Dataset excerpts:
------------------------------
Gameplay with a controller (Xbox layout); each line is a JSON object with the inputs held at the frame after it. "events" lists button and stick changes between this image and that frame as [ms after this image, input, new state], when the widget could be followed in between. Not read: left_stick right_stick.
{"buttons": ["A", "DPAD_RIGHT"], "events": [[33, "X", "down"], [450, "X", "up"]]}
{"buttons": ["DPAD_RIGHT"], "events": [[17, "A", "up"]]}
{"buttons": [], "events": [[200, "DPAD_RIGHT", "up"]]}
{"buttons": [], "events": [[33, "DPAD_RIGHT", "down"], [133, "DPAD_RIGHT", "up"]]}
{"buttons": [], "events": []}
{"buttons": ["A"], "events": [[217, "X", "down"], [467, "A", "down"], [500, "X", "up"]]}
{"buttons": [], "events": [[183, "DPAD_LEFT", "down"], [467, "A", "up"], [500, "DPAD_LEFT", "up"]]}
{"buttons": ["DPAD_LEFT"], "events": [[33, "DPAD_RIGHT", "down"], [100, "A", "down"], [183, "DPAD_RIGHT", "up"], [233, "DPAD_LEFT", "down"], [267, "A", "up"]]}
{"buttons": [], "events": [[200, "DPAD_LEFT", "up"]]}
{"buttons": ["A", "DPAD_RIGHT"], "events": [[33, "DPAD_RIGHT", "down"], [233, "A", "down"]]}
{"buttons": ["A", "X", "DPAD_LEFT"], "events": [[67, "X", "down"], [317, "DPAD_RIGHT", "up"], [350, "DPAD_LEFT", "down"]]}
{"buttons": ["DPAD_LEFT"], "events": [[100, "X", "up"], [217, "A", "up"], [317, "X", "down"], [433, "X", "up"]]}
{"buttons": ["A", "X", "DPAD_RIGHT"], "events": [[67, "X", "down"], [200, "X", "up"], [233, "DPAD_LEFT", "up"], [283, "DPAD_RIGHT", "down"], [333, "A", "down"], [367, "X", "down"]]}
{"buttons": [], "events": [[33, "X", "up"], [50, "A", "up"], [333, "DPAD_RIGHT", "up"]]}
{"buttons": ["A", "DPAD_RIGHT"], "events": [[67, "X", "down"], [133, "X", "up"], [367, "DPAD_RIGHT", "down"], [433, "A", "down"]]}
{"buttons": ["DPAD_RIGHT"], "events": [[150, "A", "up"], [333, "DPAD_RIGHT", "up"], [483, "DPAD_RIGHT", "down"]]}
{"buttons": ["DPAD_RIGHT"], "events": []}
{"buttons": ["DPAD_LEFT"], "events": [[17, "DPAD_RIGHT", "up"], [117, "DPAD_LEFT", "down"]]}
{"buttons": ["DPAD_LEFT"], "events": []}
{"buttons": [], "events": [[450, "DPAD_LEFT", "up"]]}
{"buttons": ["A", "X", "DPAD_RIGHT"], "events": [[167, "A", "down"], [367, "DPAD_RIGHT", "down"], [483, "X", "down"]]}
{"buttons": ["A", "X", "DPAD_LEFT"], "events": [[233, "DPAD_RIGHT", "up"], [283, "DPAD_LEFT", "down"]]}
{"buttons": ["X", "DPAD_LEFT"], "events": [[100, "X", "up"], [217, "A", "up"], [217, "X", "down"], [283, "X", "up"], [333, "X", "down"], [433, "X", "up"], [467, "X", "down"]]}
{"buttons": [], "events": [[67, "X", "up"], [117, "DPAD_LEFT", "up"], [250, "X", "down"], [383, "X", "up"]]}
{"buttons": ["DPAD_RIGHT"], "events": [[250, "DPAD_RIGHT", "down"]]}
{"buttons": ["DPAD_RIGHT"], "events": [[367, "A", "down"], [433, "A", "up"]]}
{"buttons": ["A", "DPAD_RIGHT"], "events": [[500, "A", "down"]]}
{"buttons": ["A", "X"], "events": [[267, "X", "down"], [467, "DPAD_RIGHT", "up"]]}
------------------------------
▶ _PROBLEM REQUIREMENTS_
Extract all the entries word for word.

▶ _TASK ANSWER_
Gameplay with a controller (Xbox layout); each line is a JSON object with the inputs held at the frame after it. "events" lists button and stick changes between this image and that frame as [ms after this image, input, new state], when the widget could be followed in between. Not read: left_stick right_stick.
{"buttons": ["A", "DPAD_RIGHT"], "events": [[33, "X", "down"], [450, "X", "up"]]}
{"buttons": ["DPAD_RIGHT"], "events": [[17, "A", "up"]]}
{"buttons": [], "events": [[200, "DPAD_RIGHT", "up"]]}
{"buttons": [], "events": [[33, "DPAD_RIGHT", "down"], [133, "DPAD_RIGHT", "up"]]}
{"buttons": [], "events": []}
{"buttons": ["A"], "events": [[217, "X", "down"], [467, "A", "down"], [500, "X", "up"]]}
{"buttons": [], "events": [[183, "DPAD_LEFT", "down"], [467, "A", "up"], [500, "DPAD_LEFT", "up"]]}
{"buttons": ["DPAD_LEFT"], "events": [[33, "DPAD_RIGHT", "down"], [100, "A", "down"], [183, "DPAD_RIGHT", "up"], [233, "DPAD_LEFT", "down"], [267, "A", "up"]]}
{"buttons": [], "events": [[200, "DPAD_LEFT", "up"]]}
{"buttons": ["A", "DPAD_RIGHT"], "events": [[33, "DPAD_RIGHT", "down"], [233, "A", "down"]]}
{"buttons": ["A", "X", "DPAD_LEFT"], "events": [[67, "X", "down"], [317, "DPAD_RIGHT", "up"], [350, "DPAD_LEFT", "down"]]}
{"buttons": ["DPAD_LEFT"], "events": [[100, "X", "up"], [217, "A", "up"], [317, "X", "down"], [433, "X", "up"]]}
{"buttons": ["A", "X", "DPAD_RIGHT"], "events": [[67, "X", "down"], [200, "X", "up"], [233, "DPAD_LEFT", "up"], [283, "DPAD_RIGHT", "down"], [333, "A", "down"], [367, "X", "down"]]}
{"buttons": [], "events": [[33, "X", "up"], [50, "A", "up"], [333, "DPAD_RIGHT", "up"]]}
{"buttons": ["A", "DPAD_RIGHT"], "events": [[67, "X", "down"], [133, "X", "up"], [367, "DPAD_RIGHT", "down"], [433, "A", "down"]]}
{"buttons": ["DPAD_RIGHT"], "events": [[150, "A", "up"], [333, "DPAD_RIGHT", "up"], [483, "DPAD_RIGHT", "down"]]}
{"buttons": ["DPAD_RIGHT"], "events": []}
{"buttons": ["DPAD_LEFT"], "events": [[17, "DPAD_RIGHT", "up"], [117, "DPAD_LEFT", "down"]]}
{"buttons": ["DPAD_LEFT"], "events": []}
{"buttons": [], "events": [[450, "DPAD_LEFT", "up"]]}
{"buttons": ["A", "X", "DPAD_RIGHT"], "events": [[167, "A", "down"], [367, "DPAD_RIGHT", "down"], [483, "X", "down"]]}
{"buttons": ["A", "X", "DPAD_LEFT"], "events": [[233, "DPAD_RIGHT", "up"], [283, "DPAD_LEFT", "down"]]}
{"buttons": ["X", "DPAD_LEFT"], "events": [[100, "X", "up"], [217, "A", "up"], [217, "X", "down"], [283, "X", "up"], [333, "X", "down"], [433, "X", "up"], [467, "X", "down"]]}
{"buttons": [], "events": [[67, "X", "up"], [117, "DPAD_LEFT", "up"], [250, "X", "down"], [383, "X", "up"]]}
{"buttons": ["DPAD_RIGHT"], "events": [[250, "DPAD_RIGHT", "down"]]}
{"buttons": ["DPAD_RIGHT"], "events": [[367, "A", "down"], [433, "A", "up"]]}
{"buttons": ["A", "DPAD_RIGHT"], "events": [[500, "A", "down"]]}
{"buttons": ["A", "X"], "events": [[267, "X", "down"], [467, "DPAD_RIGHT", "up"]]}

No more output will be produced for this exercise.